Support Questions

Find answers, ask questions, and share your expertise

How to read multiple gzipped files from S3 into dataframe

avatar
Contributor

My data are in JSON format and gzipped and stored on S3.

I want to read those data

I tried some streaming options as below

import org.apache.spark.SparkContext
import org.apache.spark.SparkConf
import org.apache.spark.sql.functions._
import org.apache.spark.sql.SparkSession
import org.apache.spark.sql.streaming.Trigger
import org.apache.spark.sql.types.{StructType, StructField, StringType, IntegerType, TimestampType};
import org.apache.spark.sql.SparkSession
import sys.process._
val tSchema = new StructType().add("log_type", StringType)
val tDF = spark.readStream.option("compression","gzip").schema(tSchema).load("s3a://S3_dir/")
tDF.writeStream.outputMode("Append").format("console").start()

Got exceptions

s3a://S3_dir/file_name is not a Parquet file. expected magic number at tail [80, 65, 82, 49] but found [-17, 20, 3, 0]

How to fix this?
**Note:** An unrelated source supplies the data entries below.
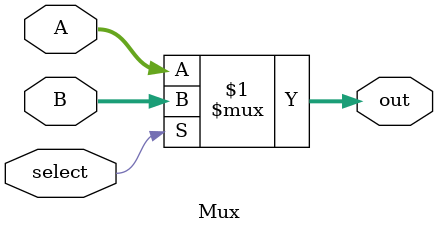
<source format=v>
module Mux(
  input [63:0] A,
  input [63:0] B,
  input select,
  output [63:0] out
  );
  
  assign out = select ? B : A;
endmodule
</source>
How can I read

1 REPLY 1

avatar
New Contributor

spark
.session()
.read()
.option("encoding", "UTF-8")
.option("delimiter", "^")
.option("mode", "PERMISSIVE")
.schema(SCHEMA_STORE.getIPDRschema())
.csv(
JavaConverters.collectionAsScalaIterableConverter(_files_to_process)
.asScala()
.toSeq())
.withColumn("filename", org.apache.spark.sql.functions.input_file_name())
.dropDuplicates();

 

Written in java please convert it into scala hope this will work 🙂